1) Vecna is not missing his whole left arm!

2) was there critical hit rules in the 80's ? I always thought it was more of a houserule thing that became a rule in somewhat recent editions.

3) Can an half-elf be a 14th level rogue? If we forget that there was no rogues back then.

and....it was so great. I immediately posted the Vecna Lives! from Dmsguild on our facebook group when I finished the episode.
1e half-elves were unlimited in the thief class, so 14th level was okay.
 

So here's my issue...

A level 14 half-elf rogue gets a THAC0 equal to Elf, which is the same as a Fighter, Dwarf, or Halfling.

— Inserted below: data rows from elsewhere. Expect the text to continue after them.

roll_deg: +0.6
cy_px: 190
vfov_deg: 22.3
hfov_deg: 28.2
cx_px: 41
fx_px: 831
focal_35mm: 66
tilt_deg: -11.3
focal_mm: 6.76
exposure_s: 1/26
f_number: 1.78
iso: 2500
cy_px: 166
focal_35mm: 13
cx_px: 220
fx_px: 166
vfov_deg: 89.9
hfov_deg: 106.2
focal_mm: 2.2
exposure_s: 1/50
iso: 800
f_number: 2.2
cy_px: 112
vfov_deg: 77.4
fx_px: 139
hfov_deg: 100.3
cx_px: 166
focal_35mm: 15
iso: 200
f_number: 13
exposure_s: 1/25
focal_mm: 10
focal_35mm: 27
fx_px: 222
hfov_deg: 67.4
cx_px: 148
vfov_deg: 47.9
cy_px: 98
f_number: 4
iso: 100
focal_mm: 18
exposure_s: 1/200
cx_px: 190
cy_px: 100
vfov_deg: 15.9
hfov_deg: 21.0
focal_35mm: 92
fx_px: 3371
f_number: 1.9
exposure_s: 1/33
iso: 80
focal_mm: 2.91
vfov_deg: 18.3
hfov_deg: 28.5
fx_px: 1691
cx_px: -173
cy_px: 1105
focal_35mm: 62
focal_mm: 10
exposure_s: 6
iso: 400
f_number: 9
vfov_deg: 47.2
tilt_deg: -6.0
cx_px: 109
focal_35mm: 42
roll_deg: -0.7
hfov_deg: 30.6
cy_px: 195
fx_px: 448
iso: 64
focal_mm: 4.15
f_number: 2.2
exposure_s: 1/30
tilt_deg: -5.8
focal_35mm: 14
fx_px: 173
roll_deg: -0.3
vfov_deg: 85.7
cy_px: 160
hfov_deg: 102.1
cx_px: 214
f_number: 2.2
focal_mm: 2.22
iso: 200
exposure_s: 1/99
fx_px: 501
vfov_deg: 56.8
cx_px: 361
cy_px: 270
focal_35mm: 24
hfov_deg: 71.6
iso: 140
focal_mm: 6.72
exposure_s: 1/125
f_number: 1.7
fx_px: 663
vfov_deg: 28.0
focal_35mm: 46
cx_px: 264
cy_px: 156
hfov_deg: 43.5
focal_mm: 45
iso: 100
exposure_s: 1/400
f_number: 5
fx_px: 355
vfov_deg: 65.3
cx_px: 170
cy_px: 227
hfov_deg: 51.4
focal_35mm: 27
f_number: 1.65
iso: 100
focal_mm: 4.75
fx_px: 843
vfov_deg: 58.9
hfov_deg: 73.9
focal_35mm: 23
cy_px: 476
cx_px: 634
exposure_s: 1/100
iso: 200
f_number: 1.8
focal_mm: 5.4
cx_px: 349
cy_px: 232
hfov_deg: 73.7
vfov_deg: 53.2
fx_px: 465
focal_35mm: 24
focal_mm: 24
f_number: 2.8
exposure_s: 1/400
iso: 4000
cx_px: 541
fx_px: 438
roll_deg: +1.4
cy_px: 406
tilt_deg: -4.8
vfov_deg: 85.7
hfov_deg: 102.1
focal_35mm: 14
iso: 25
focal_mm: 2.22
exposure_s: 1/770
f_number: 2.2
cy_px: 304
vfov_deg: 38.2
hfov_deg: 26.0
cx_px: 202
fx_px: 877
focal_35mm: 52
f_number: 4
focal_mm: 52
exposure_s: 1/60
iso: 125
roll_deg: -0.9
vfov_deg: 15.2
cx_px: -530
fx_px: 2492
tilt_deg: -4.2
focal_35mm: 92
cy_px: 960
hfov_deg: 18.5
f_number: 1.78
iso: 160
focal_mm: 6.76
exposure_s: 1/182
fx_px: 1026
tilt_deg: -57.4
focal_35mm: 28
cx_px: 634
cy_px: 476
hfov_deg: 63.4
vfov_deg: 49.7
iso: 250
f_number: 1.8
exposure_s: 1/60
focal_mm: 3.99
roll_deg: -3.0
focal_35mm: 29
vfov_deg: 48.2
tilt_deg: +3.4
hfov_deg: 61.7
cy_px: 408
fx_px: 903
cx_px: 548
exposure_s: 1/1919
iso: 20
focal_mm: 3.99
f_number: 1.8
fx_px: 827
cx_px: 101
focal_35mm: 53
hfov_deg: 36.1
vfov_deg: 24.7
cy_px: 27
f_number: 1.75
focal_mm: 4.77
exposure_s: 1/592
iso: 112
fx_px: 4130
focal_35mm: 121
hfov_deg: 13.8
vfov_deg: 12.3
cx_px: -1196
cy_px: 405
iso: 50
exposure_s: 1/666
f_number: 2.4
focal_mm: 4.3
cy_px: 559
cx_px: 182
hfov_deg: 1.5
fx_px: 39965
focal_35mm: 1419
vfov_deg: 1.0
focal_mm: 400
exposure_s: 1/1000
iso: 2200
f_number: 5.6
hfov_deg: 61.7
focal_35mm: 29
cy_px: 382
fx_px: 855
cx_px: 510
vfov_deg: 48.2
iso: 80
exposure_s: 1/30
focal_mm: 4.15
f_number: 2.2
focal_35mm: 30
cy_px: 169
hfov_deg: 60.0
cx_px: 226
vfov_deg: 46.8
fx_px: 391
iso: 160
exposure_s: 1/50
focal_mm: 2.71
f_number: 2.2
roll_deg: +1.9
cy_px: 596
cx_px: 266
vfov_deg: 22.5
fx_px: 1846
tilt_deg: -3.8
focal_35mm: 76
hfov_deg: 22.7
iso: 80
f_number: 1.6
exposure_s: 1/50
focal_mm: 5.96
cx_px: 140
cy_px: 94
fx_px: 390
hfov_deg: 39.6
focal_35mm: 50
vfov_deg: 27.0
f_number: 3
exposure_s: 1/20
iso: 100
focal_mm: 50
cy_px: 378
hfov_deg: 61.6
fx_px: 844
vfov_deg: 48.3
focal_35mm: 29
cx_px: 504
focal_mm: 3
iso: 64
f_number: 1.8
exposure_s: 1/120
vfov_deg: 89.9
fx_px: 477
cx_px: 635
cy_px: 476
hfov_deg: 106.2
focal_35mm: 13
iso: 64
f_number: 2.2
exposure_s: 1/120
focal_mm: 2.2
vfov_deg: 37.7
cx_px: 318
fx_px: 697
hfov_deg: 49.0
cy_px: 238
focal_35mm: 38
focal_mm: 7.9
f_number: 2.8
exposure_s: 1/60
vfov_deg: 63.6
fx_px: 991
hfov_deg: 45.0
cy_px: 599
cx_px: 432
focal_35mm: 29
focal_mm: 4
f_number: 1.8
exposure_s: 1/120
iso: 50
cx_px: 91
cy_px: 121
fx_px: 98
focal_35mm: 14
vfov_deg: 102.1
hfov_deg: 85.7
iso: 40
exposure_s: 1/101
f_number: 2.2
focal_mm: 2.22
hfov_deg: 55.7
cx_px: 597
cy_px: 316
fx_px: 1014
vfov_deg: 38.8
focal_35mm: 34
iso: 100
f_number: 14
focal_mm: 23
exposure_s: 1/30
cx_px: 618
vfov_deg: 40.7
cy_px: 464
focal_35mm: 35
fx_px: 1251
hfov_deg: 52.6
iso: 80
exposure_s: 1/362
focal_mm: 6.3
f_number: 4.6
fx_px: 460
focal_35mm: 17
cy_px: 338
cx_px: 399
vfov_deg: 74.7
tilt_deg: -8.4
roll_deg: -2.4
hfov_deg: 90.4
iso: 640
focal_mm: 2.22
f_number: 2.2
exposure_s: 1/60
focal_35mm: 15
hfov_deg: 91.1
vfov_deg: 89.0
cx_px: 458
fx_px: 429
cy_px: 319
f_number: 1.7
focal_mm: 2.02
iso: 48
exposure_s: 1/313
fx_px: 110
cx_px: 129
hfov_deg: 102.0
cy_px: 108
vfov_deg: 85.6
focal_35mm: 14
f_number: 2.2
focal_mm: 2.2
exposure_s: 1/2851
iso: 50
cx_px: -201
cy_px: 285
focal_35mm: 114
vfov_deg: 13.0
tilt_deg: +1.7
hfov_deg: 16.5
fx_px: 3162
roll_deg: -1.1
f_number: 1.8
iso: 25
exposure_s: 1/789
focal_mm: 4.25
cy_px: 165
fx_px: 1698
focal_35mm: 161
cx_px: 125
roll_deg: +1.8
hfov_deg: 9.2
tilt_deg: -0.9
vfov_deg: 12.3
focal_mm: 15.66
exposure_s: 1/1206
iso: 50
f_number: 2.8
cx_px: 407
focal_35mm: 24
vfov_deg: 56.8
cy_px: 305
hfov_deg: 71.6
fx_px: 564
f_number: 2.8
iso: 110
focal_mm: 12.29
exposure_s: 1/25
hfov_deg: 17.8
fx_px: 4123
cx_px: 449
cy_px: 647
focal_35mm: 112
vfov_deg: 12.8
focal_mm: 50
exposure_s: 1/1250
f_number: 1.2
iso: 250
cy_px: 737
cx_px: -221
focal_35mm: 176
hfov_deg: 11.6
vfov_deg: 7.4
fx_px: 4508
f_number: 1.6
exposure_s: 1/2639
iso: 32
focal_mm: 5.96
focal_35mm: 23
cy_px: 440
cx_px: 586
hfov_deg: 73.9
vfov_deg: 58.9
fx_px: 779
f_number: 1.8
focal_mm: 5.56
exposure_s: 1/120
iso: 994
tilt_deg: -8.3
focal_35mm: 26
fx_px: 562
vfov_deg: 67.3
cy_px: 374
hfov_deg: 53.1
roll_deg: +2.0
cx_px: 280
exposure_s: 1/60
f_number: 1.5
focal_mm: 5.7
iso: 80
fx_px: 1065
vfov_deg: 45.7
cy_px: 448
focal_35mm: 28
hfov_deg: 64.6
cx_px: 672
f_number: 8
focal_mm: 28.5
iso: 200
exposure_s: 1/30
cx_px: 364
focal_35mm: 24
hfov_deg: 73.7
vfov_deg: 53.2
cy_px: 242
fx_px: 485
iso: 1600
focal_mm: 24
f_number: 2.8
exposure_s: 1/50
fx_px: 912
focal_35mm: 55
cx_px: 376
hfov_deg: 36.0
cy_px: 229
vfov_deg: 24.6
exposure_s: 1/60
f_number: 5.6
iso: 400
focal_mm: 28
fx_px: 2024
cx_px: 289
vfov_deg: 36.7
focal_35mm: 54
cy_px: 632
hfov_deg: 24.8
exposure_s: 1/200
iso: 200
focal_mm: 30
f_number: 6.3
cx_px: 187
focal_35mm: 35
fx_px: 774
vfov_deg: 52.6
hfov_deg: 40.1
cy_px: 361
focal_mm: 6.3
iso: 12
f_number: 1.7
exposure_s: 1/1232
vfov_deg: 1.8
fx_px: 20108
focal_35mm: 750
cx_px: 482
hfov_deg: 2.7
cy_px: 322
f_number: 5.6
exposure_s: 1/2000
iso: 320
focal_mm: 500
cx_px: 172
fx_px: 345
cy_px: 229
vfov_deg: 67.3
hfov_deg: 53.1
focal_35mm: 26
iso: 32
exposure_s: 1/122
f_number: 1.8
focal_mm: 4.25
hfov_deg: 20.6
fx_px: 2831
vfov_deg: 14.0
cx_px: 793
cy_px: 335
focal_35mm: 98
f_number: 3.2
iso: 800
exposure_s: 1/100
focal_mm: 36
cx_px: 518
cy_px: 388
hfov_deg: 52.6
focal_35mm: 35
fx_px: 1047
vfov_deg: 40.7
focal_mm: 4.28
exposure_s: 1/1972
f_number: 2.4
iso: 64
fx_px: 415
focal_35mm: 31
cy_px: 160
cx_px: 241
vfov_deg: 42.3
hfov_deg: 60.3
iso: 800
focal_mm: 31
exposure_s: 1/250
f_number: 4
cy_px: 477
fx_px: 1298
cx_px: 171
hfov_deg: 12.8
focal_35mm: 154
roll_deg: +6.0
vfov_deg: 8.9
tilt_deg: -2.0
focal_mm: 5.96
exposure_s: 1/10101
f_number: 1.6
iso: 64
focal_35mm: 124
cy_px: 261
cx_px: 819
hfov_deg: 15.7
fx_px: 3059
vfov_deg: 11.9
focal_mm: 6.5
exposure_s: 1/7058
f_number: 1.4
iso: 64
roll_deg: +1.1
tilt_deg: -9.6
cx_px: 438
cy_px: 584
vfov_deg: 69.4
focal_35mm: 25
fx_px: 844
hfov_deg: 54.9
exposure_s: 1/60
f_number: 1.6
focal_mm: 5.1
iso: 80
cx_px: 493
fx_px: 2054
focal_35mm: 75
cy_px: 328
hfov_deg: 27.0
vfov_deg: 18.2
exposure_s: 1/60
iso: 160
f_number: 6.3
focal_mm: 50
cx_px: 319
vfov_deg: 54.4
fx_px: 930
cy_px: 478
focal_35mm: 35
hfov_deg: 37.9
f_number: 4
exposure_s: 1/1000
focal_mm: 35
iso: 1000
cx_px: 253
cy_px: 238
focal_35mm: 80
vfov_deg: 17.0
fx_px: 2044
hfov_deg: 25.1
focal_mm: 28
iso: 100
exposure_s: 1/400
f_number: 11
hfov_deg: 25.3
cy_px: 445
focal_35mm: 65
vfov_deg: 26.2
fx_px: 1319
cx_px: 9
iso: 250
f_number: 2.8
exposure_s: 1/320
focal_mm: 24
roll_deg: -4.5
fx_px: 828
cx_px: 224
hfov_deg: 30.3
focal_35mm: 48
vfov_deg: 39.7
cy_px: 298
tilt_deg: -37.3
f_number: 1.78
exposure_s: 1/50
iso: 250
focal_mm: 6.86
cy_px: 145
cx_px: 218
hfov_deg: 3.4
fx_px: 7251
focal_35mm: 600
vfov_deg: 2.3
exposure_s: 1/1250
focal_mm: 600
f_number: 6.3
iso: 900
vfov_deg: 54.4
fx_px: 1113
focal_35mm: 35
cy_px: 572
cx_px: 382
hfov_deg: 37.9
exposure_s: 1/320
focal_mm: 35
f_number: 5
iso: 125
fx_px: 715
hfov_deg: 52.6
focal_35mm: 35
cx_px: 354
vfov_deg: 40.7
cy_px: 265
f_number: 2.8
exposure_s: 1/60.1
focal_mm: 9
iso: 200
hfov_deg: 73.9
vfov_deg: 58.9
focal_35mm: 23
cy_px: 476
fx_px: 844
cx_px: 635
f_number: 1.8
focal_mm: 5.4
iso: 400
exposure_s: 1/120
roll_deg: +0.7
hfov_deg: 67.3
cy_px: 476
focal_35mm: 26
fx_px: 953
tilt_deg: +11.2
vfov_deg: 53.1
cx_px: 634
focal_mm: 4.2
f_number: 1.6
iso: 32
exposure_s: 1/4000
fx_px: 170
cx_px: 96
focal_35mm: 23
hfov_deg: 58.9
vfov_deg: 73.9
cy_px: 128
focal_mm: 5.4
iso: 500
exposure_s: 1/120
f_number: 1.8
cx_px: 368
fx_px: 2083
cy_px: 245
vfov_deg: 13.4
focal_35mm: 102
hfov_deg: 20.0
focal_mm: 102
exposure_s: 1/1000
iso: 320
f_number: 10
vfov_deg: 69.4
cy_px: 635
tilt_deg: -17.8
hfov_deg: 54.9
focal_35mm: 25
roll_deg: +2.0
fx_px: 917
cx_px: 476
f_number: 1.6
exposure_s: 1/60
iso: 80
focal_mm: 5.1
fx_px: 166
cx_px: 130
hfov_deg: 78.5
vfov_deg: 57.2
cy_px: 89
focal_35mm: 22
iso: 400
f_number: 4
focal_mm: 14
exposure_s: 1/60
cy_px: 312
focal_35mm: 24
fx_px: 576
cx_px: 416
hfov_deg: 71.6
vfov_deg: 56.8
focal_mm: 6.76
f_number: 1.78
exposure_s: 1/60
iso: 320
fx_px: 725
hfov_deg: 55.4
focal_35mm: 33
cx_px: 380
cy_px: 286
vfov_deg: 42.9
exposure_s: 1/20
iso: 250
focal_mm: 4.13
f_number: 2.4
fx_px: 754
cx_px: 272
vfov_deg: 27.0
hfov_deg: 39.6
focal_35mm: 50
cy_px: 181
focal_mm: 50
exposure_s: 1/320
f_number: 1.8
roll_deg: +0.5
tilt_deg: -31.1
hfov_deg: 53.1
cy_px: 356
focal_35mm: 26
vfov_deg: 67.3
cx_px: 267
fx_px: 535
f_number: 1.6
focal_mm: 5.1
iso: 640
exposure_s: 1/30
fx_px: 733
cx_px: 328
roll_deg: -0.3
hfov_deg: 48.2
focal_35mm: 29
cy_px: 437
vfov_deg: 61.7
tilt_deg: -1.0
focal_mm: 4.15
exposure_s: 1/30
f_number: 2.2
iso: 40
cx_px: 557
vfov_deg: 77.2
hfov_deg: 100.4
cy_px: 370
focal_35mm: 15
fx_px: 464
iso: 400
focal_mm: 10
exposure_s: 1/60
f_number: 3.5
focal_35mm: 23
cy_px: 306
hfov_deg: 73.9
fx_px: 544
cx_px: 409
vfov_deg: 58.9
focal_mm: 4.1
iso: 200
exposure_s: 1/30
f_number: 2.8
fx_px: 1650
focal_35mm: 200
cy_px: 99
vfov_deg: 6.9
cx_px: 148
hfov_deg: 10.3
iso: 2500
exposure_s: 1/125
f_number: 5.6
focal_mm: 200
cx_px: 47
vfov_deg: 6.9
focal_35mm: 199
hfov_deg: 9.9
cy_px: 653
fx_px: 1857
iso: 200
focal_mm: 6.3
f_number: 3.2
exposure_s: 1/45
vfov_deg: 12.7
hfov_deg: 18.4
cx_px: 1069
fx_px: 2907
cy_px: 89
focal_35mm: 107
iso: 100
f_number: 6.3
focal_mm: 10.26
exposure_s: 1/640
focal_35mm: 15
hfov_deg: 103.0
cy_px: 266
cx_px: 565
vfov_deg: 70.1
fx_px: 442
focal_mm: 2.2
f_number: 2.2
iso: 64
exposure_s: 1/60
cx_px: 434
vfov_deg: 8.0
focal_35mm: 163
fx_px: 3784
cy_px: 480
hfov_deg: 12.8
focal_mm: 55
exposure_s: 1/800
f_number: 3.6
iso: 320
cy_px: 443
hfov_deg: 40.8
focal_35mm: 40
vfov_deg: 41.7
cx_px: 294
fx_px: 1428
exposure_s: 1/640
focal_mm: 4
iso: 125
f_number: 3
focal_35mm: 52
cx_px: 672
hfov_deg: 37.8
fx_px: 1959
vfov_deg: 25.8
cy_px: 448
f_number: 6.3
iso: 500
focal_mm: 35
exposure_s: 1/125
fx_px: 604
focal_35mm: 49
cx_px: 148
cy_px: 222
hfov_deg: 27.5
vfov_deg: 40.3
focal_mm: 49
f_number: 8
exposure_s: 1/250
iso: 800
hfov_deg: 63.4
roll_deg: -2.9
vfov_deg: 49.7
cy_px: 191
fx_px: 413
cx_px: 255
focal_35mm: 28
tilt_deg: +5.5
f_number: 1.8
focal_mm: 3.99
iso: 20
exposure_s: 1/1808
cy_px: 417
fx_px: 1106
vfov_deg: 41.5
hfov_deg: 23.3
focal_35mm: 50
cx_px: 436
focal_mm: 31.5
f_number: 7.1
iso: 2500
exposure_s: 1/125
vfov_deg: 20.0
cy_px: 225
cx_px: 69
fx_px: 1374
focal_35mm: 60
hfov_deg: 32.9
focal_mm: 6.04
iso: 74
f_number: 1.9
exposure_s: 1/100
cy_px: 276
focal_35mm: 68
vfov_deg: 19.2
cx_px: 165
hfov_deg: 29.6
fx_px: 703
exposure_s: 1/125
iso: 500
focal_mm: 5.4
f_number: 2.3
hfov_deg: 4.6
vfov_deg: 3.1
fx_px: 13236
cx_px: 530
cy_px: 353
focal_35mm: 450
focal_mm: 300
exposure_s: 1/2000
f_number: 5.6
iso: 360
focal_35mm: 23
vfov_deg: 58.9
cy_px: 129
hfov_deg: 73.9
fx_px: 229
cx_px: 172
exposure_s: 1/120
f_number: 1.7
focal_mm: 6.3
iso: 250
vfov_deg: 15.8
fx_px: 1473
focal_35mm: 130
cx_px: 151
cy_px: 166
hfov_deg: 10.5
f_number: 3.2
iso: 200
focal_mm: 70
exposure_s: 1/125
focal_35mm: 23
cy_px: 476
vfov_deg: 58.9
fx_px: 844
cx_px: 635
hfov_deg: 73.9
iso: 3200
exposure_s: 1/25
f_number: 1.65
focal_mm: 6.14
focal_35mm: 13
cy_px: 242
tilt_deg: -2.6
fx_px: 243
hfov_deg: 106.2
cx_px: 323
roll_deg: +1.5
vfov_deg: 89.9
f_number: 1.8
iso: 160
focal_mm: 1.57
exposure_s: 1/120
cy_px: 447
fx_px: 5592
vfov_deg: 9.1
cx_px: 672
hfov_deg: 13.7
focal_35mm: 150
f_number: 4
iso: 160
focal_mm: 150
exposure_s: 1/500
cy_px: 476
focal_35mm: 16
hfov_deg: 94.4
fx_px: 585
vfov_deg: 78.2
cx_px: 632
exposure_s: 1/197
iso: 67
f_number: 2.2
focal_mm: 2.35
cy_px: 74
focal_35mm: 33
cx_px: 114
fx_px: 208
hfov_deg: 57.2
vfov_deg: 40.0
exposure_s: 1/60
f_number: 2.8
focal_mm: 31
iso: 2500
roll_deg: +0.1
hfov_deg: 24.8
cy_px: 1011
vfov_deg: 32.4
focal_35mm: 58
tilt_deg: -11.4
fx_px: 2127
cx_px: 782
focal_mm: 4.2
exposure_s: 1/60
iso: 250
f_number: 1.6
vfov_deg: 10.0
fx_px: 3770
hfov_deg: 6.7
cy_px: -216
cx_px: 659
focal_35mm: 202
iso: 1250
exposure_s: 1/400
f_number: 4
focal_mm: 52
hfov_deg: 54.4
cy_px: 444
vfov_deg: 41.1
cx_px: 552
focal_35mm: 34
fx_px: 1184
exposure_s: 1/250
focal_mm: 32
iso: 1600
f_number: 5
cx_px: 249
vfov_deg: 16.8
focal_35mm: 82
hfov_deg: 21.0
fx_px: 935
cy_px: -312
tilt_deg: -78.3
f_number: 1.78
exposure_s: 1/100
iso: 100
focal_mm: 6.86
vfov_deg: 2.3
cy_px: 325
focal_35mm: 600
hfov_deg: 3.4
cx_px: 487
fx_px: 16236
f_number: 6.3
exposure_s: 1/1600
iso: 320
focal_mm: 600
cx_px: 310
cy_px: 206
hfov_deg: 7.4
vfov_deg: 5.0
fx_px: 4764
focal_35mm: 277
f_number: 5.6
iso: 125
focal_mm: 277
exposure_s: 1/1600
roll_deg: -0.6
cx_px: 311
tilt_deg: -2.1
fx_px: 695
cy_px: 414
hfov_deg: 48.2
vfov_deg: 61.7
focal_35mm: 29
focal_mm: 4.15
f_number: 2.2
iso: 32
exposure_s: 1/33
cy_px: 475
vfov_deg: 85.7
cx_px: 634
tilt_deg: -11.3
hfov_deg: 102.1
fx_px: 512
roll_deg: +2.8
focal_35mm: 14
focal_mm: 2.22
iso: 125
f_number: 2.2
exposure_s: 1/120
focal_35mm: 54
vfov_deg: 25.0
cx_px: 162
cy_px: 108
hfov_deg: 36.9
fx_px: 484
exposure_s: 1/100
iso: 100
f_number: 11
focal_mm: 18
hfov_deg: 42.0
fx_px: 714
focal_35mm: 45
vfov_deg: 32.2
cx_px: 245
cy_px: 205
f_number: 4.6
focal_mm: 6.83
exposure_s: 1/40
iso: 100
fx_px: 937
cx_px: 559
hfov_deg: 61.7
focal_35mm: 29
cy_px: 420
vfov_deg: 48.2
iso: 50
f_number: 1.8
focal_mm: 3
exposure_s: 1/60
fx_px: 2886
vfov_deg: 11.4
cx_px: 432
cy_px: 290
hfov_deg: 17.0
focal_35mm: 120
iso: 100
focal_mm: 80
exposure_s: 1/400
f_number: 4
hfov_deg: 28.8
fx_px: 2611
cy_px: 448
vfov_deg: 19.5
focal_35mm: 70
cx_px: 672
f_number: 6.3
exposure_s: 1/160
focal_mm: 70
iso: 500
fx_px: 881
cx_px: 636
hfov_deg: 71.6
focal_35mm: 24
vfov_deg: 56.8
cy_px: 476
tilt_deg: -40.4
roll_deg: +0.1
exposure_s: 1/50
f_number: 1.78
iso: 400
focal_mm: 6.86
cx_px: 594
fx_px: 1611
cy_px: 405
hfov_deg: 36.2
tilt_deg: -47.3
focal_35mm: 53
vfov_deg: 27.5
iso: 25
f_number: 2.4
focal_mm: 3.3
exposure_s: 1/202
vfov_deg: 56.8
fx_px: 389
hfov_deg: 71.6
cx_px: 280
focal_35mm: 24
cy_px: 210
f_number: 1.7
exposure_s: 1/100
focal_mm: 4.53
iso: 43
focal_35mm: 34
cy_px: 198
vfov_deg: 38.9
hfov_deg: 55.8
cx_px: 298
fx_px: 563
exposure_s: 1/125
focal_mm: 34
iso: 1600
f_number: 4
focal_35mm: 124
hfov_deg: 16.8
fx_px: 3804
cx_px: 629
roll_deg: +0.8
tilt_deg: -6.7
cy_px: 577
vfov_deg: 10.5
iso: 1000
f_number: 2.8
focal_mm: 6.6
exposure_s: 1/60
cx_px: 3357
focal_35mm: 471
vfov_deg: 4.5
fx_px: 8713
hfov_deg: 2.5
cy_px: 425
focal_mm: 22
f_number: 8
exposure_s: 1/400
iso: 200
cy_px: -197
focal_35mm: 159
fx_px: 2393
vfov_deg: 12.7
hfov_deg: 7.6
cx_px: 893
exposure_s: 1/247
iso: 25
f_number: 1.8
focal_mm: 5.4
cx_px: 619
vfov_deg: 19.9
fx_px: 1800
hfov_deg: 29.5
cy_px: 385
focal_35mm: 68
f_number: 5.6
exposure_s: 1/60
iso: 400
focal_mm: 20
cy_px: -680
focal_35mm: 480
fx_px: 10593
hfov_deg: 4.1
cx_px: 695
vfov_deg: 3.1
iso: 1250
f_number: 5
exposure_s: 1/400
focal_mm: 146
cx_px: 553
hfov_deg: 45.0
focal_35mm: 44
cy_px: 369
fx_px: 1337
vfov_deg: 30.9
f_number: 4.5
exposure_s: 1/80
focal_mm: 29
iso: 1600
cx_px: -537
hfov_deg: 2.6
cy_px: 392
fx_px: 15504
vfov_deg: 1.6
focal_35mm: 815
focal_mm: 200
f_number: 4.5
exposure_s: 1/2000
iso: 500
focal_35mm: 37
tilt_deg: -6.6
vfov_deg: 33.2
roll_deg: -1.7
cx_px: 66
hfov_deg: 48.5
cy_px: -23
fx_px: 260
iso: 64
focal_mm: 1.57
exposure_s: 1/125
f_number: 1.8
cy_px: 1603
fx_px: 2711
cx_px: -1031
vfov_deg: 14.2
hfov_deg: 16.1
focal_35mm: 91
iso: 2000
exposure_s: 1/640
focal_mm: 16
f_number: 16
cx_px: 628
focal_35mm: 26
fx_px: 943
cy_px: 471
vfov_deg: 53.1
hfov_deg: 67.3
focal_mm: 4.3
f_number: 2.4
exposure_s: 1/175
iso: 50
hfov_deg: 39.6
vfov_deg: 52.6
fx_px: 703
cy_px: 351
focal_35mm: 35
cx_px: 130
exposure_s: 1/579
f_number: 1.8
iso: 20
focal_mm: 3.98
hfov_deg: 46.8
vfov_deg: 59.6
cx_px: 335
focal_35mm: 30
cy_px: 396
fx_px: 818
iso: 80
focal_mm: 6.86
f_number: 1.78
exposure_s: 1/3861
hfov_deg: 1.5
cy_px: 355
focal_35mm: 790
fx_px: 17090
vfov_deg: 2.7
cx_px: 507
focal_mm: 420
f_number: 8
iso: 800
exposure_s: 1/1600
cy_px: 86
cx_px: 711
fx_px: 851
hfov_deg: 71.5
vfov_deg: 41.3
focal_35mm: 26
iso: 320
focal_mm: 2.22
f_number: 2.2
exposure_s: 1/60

So at level 14, her THAC0 was a -9-.

Which means a 19-20 is a hit because the best AC is -10, which pushes up the attack roll to a 19 or better.

Nog, Dustin's character, is a Dwarf and has THE EXACT SAME THAC0. (Unless he's either higher or lower level)

So why did the other gamers say "One in 20 chance" when it was, in fact, 1 in 10 or 2 in 20?!
 


So here's my issue...

A level 14 half-elf rogue gets a THAC0 equal to Elf, which is the same as a Fighter, Dwarf, or Halfling. So at level 14, her THAC0 was a -9-.

Which means a 19-20 is a hit because the best AC is -10, which pushes up the attack roll to a 19 or better.

Nog, Dustin's character, is a Dwarf and has THE EXACT SAME THAC0. (Unless he's either higher or lower level)

So why did the other gamers say "One in 20 chance" when it was, in fact, 1 in 10 or 2 in 20?!
Because they aren't very good at math?

I haven't watched the series, just making a guess based on the excerpt you described.
 

There were a number of flubs from a mechanics perspective in that scene indicating the writers were modern players, not players with experience in the 1980s.

  • Level 1 Dwarf?
  • Rogue?
  • Kukri?
  • Vecna missing an arm?
  • A rogue rolling percentile dice in AD&D - in combat? Maybe...
  • But someone rolling a d4, a d8 and a d10 (percentile) all at once? And then a d4, d6 and d10 at the same time?
  • How do the players know how many hps Venca has? Or that a powerful spellcaster in AD&D is going to be hurt, much less killed, by a weapon attack?
  • Odds of success are 20 to 1 - and the PCs are rolling one attack roll each, with no need for a damage roll on the 'critical hit' (assuming they're using alternate rules for critical hits from Dragon or another source)? That makes no sense unless Dustin's attack was irrelevant.
  • Most of the terrain and figures were time appropriate - but not quite all. And some of those dice did not look like 80s dice.

I'd love for someone to really get it right.